What you have to do: Write out the data word for word, taking care that no picture is carried over.

Records for this task:
|---|

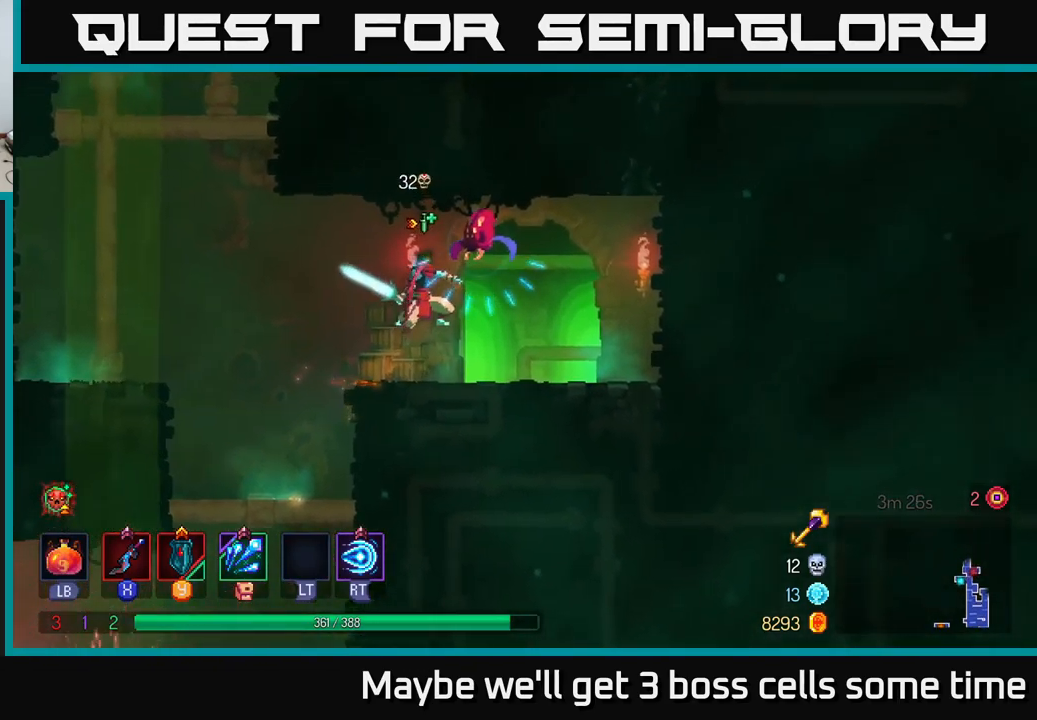
{"buttons": [], "left_stick": "right", "right_stick": "center", "events": [[16, "A", "up"], [216, "left_stick", "right"], [383, "B", "down"], [450, "B", "up"]]}
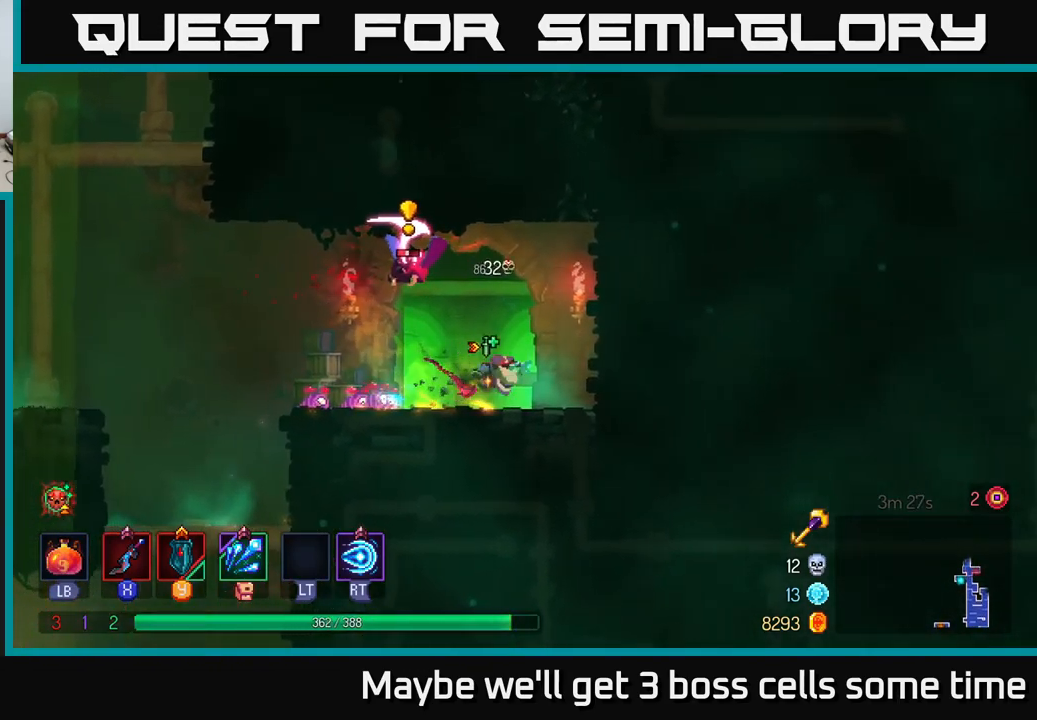
{"buttons": [], "left_stick": "left", "right_stick": "center", "events": [[83, "A", "down"], [83, "left_stick", "left"], [216, "A", "up"], [266, "A", "down"], [300, "X", "down"], [333, "A", "up"], [366, "X", "up"]]}
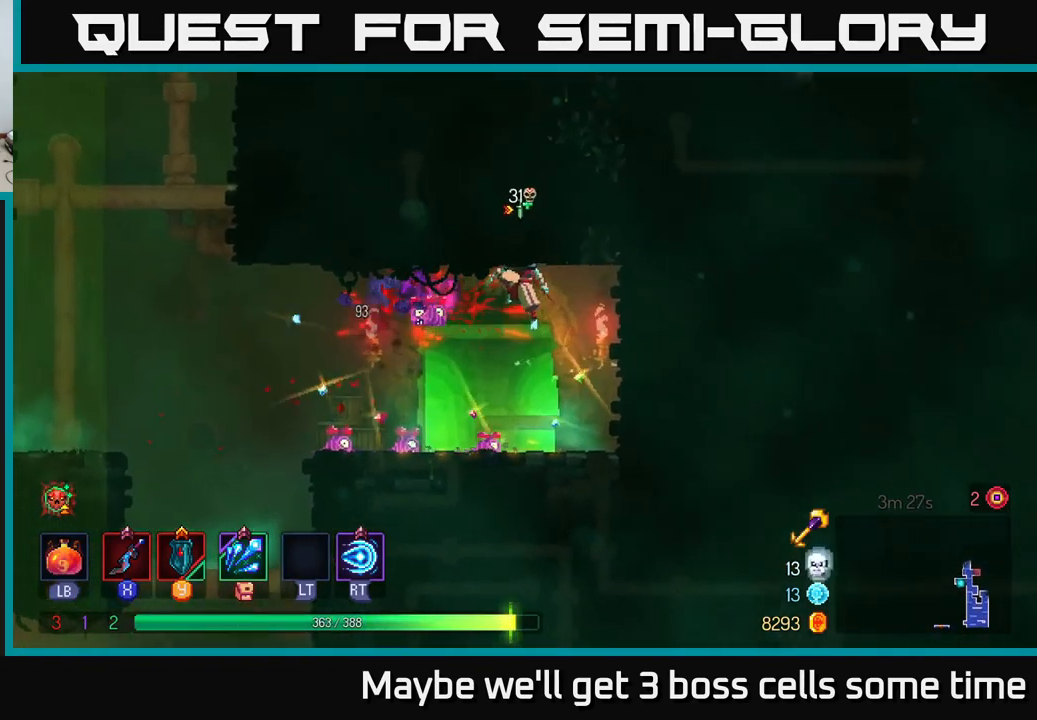
{"buttons": ["A"], "left_stick": "left", "right_stick": "center", "events": [[500, "A", "down"]]}
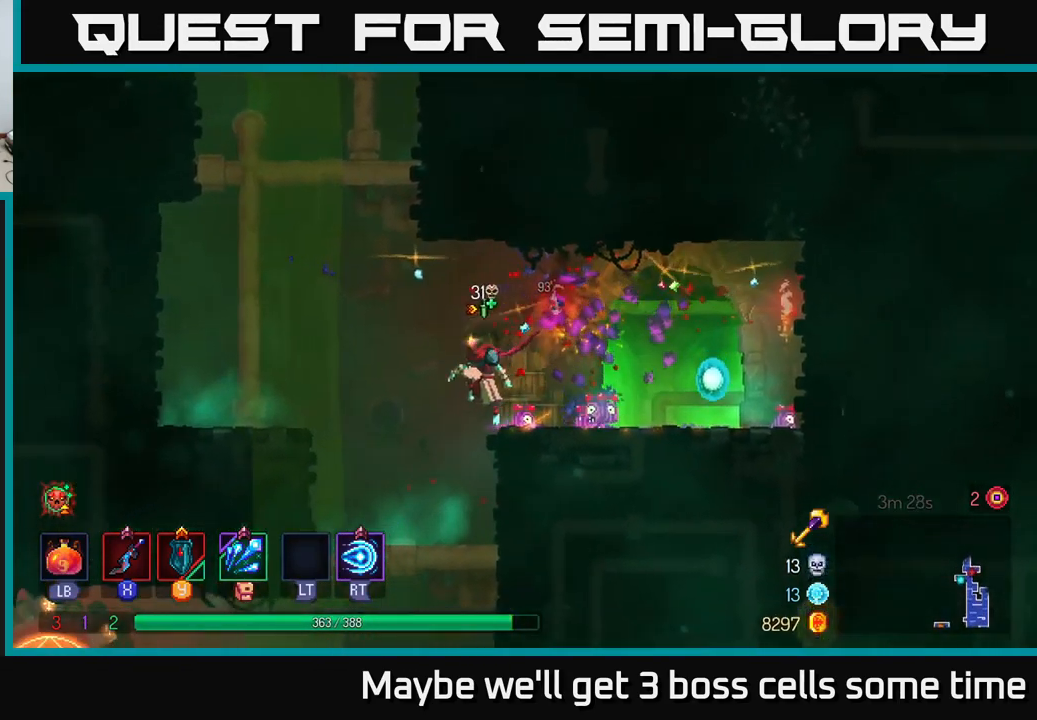
{"buttons": [], "left_stick": "up", "right_stick": "center", "events": [[150, "A", "up"], [216, "A", "down"], [350, "A", "up"], [400, "left_stick", "up-left"], [500, "left_stick", "up"]]}
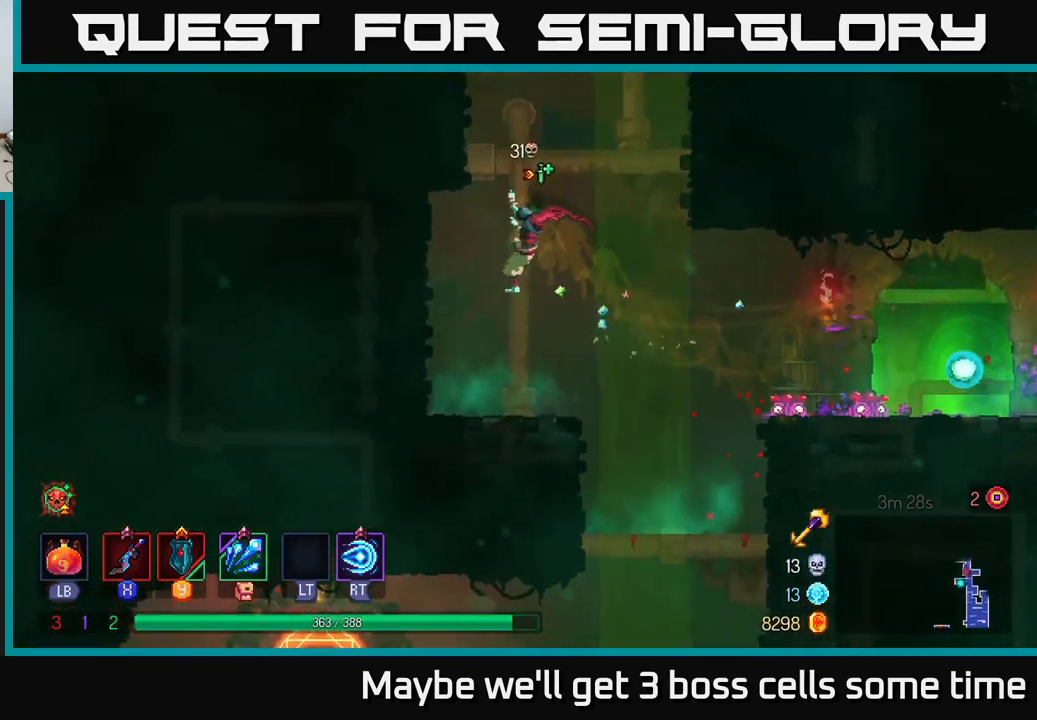
{"buttons": [], "left_stick": "up-right", "right_stick": "center", "events": [[333, "left_stick", "up-right"], [416, "A", "down"], [500, "A", "up"]]}
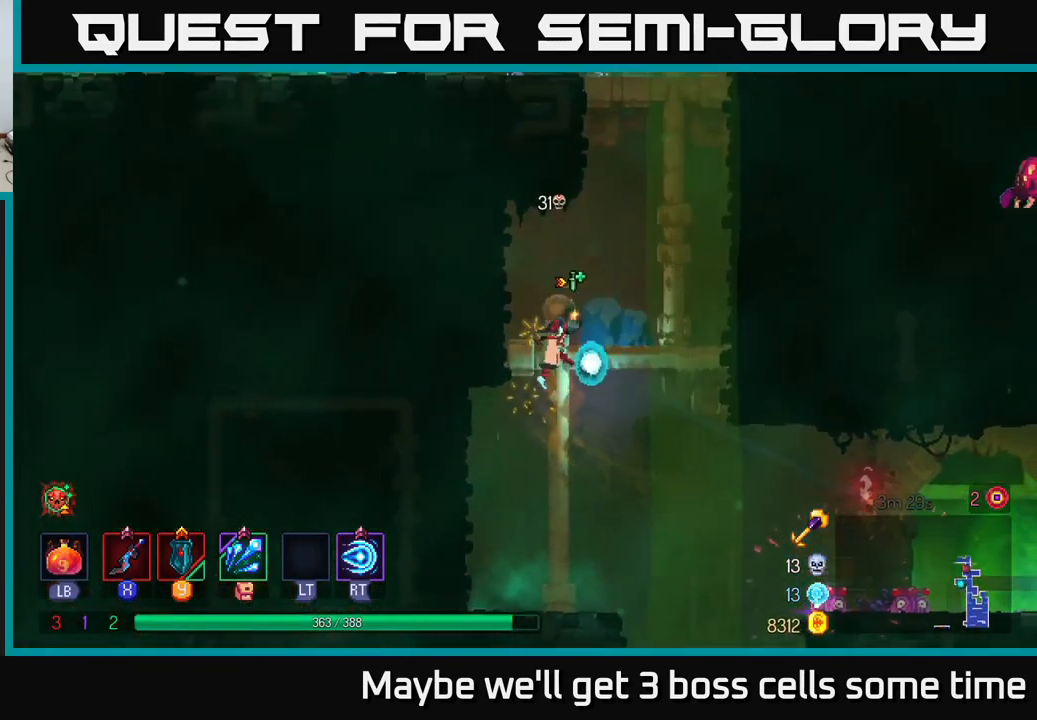
{"buttons": [], "left_stick": "up-right", "right_stick": "center", "events": [[83, "A", "down"], [233, "A", "up"], [300, "A", "down"], [416, "A", "up"]]}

|---|

Answer to the exercise:
{"buttons": [], "left_stick": "right", "right_stick": "center", "events": [[16, "A", "up"], [216, "left_stick", "right"], [383, "B", "down"], [450, "B", "up"]]}
{"buttons": [], "left_stick": "left", "right_stick": "center", "events": [[83, "A", "down"], [83, "left_stick", "left"], [216, "A", "up"], [266, "A", "down"], [300, "X", "down"], [333, "A", "up"], [366, "X", "up"]]}
{"buttons": ["A"], "left_stick": "left", "right_stick": "center", "events": [[500, "A", "down"]]}
{"buttons": [], "left_stick": "up", "right_stick": "center", "events": [[150, "A", "up"], [216, "A", "down"], [350, "A", "up"], [400, "left_stick", "up-left"], [500, "left_stick", "up"]]}
{"buttons": [], "left_stick": "up-right", "right_stick": "center", "events": [[333, "left_stick", "up-right"], [416, "A", "down"], [500, "A", "up"]]}
{"buttons": [], "left_stick": "up-right", "right_stick": "center", "events": [[83, "A", "down"], [233, "A", "up"], [300, "A", "down"], [416, "A", "up"]]}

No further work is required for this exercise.